Peter Jensen: This has caused a fair bit of interest over the years because one way of thinking about it is to say that we have two different authors here. One author wrote chapter 1, and he had his version of the creation. Someone else wrote chapter 2, and he gives a different version of the creation of man. So, were they in conflict with each other? Were there different authors? In chapter 2, man was made from dust and woman later, whereas Genesis 1 says, "In the image of God he created him; male and female he created them". So is there conflict?
Phillip: I love watching sport. I was at the football the other day watching a game of footy, and I saw something really good, a great move. I immediately looked for an action replay, but then I was at the footy. There was no TV there. There was no replay possible. It struck me that we have culturally accepted that you can watch the same event, the same try, five times from five different angles. The fact that you have two accounts doesn’t mean there are two contradictory authors. Are they just different angle shots of the same event? I think we've got to look at Genesis 2 itself and work out what is going on.
Peter: Is it giving a more detailed account of what we read in Genesis 1, with fresh insights? Is Genesis 1 more or less like the headlines? That's the essence of the matter; now, here's what happened. Is that a fair way of putting it?
Phillip: Yes, Genesis 1 tells you man is created in the image of God; Genesis 2 tells you how man was created, presumably still in the image of God. We'd need to sort that out from the passage.
Peter: Genesis 1, male and female, he created them; Genesis 2, male.

* **Material provided**
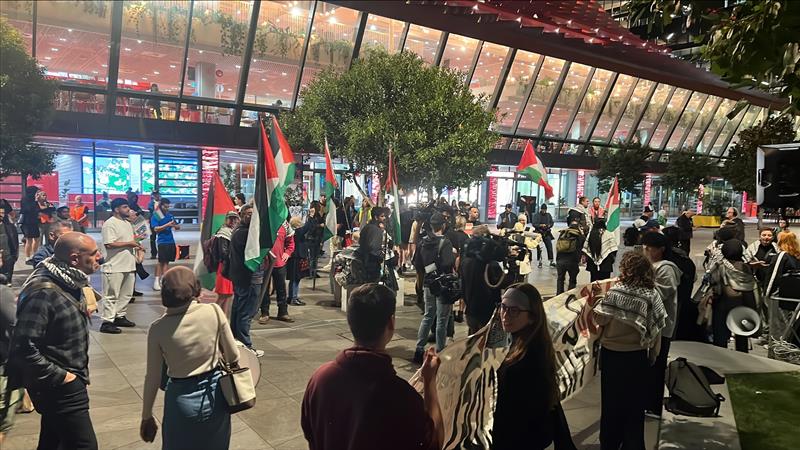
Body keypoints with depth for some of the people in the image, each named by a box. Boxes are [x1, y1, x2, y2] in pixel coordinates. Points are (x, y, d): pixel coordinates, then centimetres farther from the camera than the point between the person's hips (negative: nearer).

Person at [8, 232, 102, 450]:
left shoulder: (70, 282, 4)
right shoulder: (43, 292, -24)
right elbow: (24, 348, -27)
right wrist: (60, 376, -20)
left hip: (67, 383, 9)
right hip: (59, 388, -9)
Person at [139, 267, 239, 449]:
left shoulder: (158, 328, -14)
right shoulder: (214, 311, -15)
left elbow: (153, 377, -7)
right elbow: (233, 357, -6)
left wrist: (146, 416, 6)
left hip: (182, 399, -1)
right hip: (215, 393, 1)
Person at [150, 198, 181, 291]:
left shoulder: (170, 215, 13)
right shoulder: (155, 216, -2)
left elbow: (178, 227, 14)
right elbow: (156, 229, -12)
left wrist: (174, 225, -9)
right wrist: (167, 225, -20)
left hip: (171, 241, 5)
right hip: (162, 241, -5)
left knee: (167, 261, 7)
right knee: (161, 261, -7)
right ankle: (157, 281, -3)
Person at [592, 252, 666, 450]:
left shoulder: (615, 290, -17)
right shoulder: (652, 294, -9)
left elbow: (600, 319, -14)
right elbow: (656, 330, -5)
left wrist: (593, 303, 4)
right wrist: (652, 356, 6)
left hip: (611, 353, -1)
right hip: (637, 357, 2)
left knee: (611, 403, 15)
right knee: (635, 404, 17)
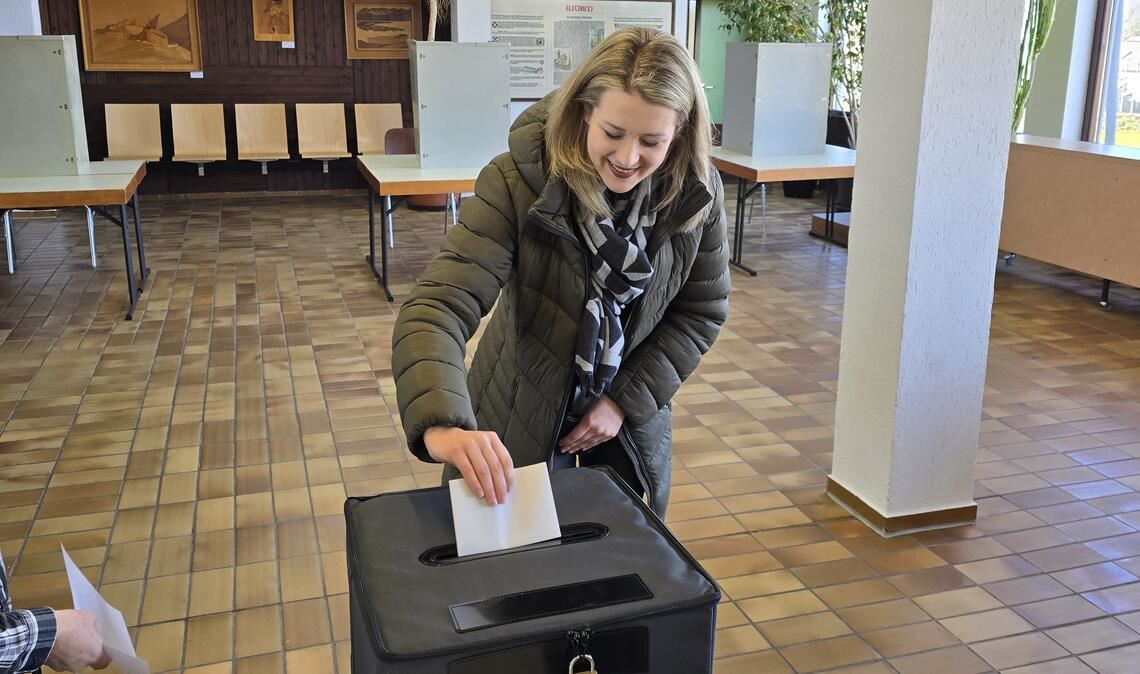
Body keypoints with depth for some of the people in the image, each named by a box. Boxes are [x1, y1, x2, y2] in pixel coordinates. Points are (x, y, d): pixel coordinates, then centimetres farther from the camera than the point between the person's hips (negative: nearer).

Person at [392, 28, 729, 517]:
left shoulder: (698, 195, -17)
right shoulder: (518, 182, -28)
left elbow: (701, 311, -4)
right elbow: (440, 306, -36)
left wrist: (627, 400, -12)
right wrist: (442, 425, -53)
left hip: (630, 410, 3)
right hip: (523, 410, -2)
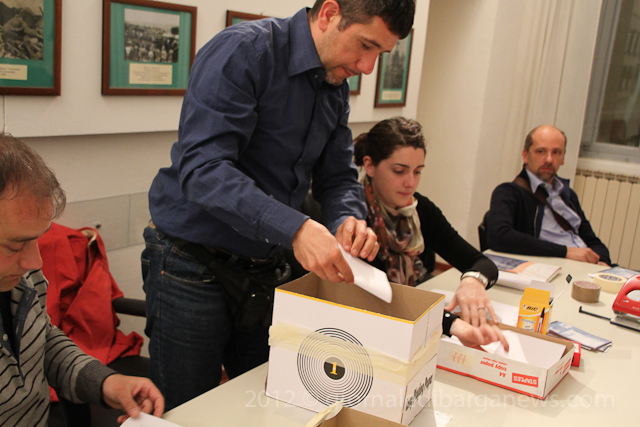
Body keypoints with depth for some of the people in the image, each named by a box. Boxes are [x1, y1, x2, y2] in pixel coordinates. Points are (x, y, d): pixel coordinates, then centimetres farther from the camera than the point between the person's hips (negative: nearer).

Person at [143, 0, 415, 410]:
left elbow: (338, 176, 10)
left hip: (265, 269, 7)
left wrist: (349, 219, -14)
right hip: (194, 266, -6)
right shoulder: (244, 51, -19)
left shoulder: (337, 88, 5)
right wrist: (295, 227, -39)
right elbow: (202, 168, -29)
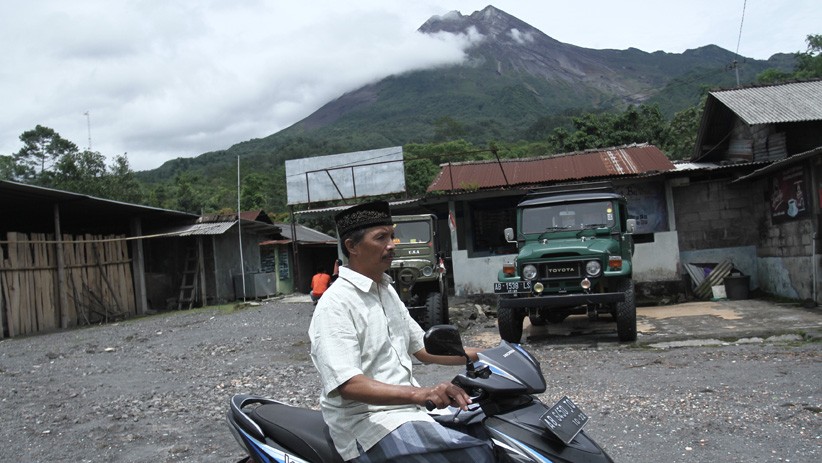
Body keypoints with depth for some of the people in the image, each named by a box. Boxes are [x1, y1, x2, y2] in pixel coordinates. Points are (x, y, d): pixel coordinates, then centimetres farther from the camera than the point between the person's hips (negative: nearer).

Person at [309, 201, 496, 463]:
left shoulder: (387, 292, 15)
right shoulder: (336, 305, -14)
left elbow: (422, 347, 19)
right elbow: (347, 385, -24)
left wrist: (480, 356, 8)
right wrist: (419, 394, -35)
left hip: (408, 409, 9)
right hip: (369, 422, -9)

* **Activity**
In the discussion of Genesis, what does Phillip say Genesis 2 tells you? Please answer in one sentence.

* **Solution to this task**
Genesis 2 tells you how man was created, presumably still in the image of God.